**Description of the task**
Please give back an exact reproduction of the lines from the one with "thumb tip: (257, 245)" through the end of the entries below, and no others.

Landmark coordinate records:

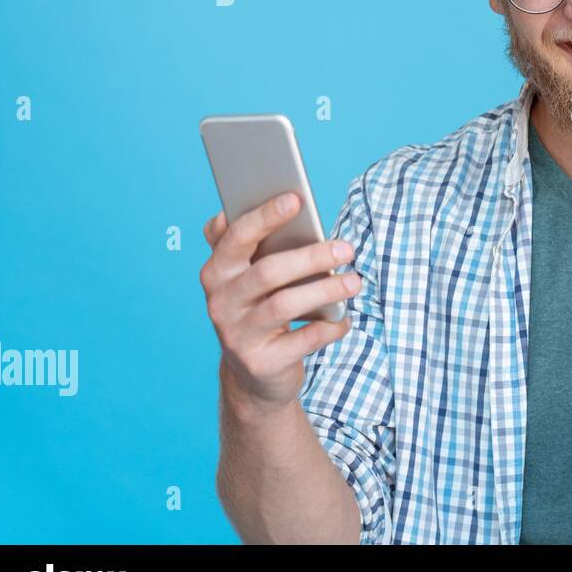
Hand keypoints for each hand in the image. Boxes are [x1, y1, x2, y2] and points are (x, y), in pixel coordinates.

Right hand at [199, 192, 360, 413]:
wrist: (254, 372)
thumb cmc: (260, 308)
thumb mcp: (247, 277)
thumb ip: (244, 243)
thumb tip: (240, 209)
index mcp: (217, 272)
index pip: (237, 238)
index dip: (265, 217)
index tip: (295, 199)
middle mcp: (221, 302)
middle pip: (268, 271)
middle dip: (311, 257)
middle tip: (347, 249)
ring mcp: (238, 335)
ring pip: (285, 305)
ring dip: (326, 290)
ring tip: (355, 282)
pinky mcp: (261, 363)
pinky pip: (303, 340)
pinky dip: (330, 327)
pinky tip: (345, 319)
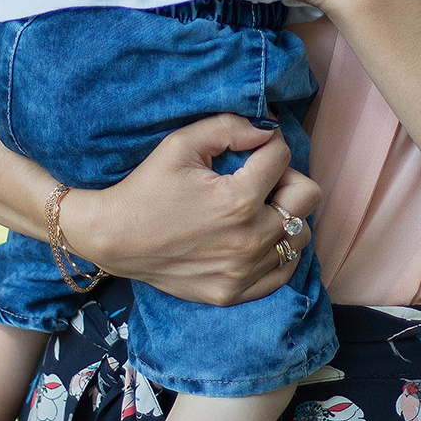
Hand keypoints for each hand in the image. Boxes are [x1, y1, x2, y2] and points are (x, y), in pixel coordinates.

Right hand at [58, 114, 321, 304]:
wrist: (113, 238)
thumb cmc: (146, 187)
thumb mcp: (181, 143)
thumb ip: (230, 127)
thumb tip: (268, 129)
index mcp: (238, 200)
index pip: (282, 156)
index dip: (267, 143)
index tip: (250, 148)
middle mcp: (249, 239)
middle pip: (307, 197)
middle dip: (287, 179)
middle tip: (258, 179)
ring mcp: (245, 272)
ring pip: (301, 235)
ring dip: (285, 216)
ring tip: (254, 209)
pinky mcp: (236, 293)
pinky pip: (285, 270)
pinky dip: (277, 251)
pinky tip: (251, 237)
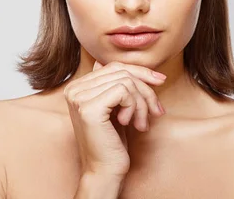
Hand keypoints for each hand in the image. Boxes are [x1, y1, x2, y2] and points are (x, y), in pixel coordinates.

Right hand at [64, 60, 166, 178]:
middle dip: (145, 90)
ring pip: (126, 81)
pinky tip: (130, 123)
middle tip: (156, 111)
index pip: (113, 66)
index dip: (140, 73)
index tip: (159, 82)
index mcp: (77, 87)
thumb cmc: (111, 142)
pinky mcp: (89, 108)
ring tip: (142, 123)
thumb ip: (109, 84)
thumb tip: (102, 62)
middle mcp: (74, 89)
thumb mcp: (114, 107)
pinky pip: (124, 91)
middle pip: (121, 71)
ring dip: (142, 103)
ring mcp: (79, 97)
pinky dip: (135, 107)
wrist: (104, 171)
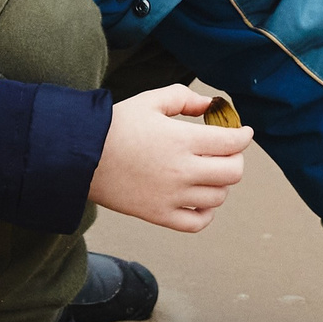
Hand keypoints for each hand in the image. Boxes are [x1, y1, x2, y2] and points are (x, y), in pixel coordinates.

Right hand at [89, 85, 253, 232]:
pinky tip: (201, 199)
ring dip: (221, 184)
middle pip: (233, 172)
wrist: (79, 156)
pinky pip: (197, 223)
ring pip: (219, 197)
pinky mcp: (158, 214)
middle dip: (235, 159)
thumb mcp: (150, 101)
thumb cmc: (115, 126)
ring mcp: (171, 196)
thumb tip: (210, 105)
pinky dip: (207, 213)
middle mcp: (181, 170)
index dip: (243, 135)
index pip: (232, 142)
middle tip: (226, 152)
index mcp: (182, 140)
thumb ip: (184, 99)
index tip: (242, 132)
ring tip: (209, 172)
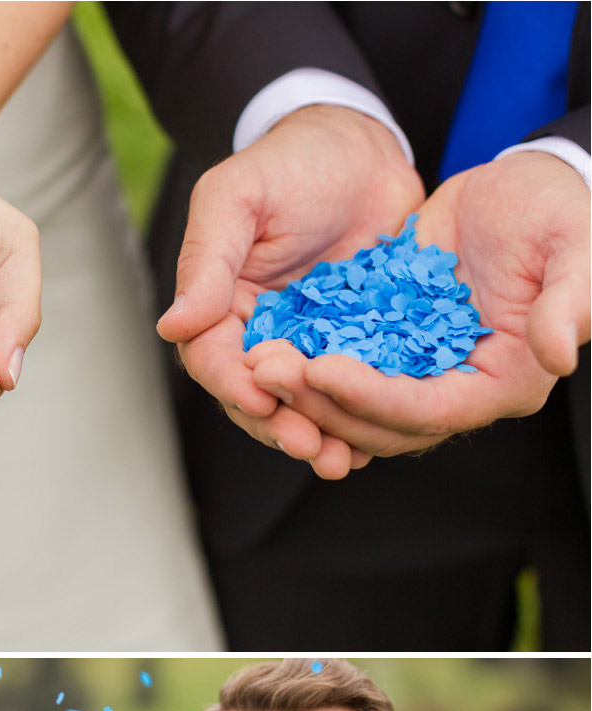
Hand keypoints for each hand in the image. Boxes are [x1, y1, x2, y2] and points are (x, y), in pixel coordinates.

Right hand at [156, 105, 423, 473]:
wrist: (362, 151)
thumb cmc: (290, 163)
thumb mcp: (238, 198)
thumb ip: (207, 262)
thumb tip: (173, 326)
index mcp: (220, 307)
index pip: (214, 361)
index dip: (235, 387)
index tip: (262, 403)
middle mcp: (258, 337)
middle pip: (256, 399)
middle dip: (281, 428)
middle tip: (309, 448)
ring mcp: (306, 347)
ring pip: (303, 406)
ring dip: (320, 436)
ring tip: (342, 460)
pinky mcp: (351, 348)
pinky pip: (349, 393)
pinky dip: (359, 418)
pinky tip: (378, 438)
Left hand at [258, 151, 591, 474]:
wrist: (527, 184)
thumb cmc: (562, 210)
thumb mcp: (577, 246)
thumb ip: (570, 300)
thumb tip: (557, 353)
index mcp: (501, 383)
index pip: (426, 410)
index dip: (371, 397)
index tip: (319, 371)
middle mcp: (455, 389)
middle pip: (377, 421)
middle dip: (320, 402)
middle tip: (266, 370)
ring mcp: (419, 372)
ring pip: (351, 403)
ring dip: (302, 390)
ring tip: (257, 360)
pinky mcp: (392, 345)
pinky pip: (341, 367)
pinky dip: (304, 362)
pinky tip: (265, 343)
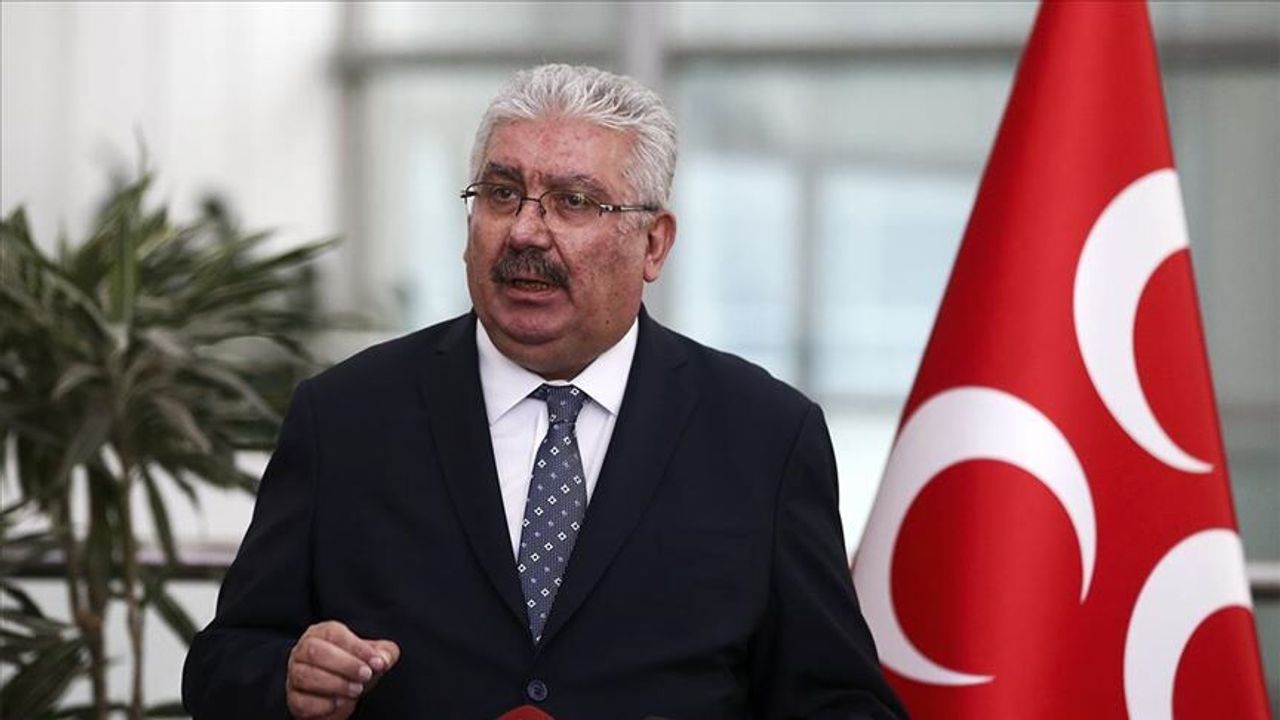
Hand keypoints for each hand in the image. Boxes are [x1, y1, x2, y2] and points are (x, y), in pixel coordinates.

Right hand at [286, 620, 400, 718]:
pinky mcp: (293, 698)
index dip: (356, 647)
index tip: (376, 662)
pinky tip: (340, 703)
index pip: (334, 633)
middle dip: (344, 665)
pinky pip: (301, 701)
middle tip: (366, 675)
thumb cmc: (355, 668)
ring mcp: (294, 674)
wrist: (340, 695)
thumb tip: (383, 660)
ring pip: (305, 676)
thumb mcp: (373, 656)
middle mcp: (303, 651)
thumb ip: (384, 653)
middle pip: (315, 652)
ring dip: (335, 684)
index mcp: (322, 633)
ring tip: (357, 690)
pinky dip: (322, 704)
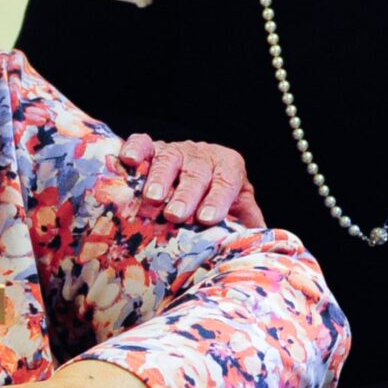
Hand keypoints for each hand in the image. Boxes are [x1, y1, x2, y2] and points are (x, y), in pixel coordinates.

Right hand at [121, 133, 262, 225]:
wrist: (201, 176)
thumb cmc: (218, 200)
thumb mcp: (240, 208)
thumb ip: (248, 222)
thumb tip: (257, 245)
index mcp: (229, 167)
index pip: (226, 182)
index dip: (217, 200)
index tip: (207, 219)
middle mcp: (203, 156)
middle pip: (197, 173)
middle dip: (186, 194)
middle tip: (177, 215)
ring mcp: (176, 150)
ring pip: (169, 160)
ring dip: (160, 179)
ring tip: (153, 198)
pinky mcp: (152, 148)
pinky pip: (143, 143)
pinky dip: (136, 149)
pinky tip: (130, 160)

**Written answer**
thumb tip: (257, 245)
index mcp: (229, 167)
index pip: (226, 182)
index dip: (217, 200)
index tip: (207, 219)
middle mcp: (203, 156)
middle pip: (197, 173)
middle dip: (186, 194)
middle tip: (177, 215)
ring mcp: (176, 150)
ring pip: (169, 160)
ring dip: (160, 179)
ring tip: (153, 198)
pinky mcp: (152, 148)
pinky pip: (143, 143)
pinky dip: (136, 149)
pinky tip: (130, 160)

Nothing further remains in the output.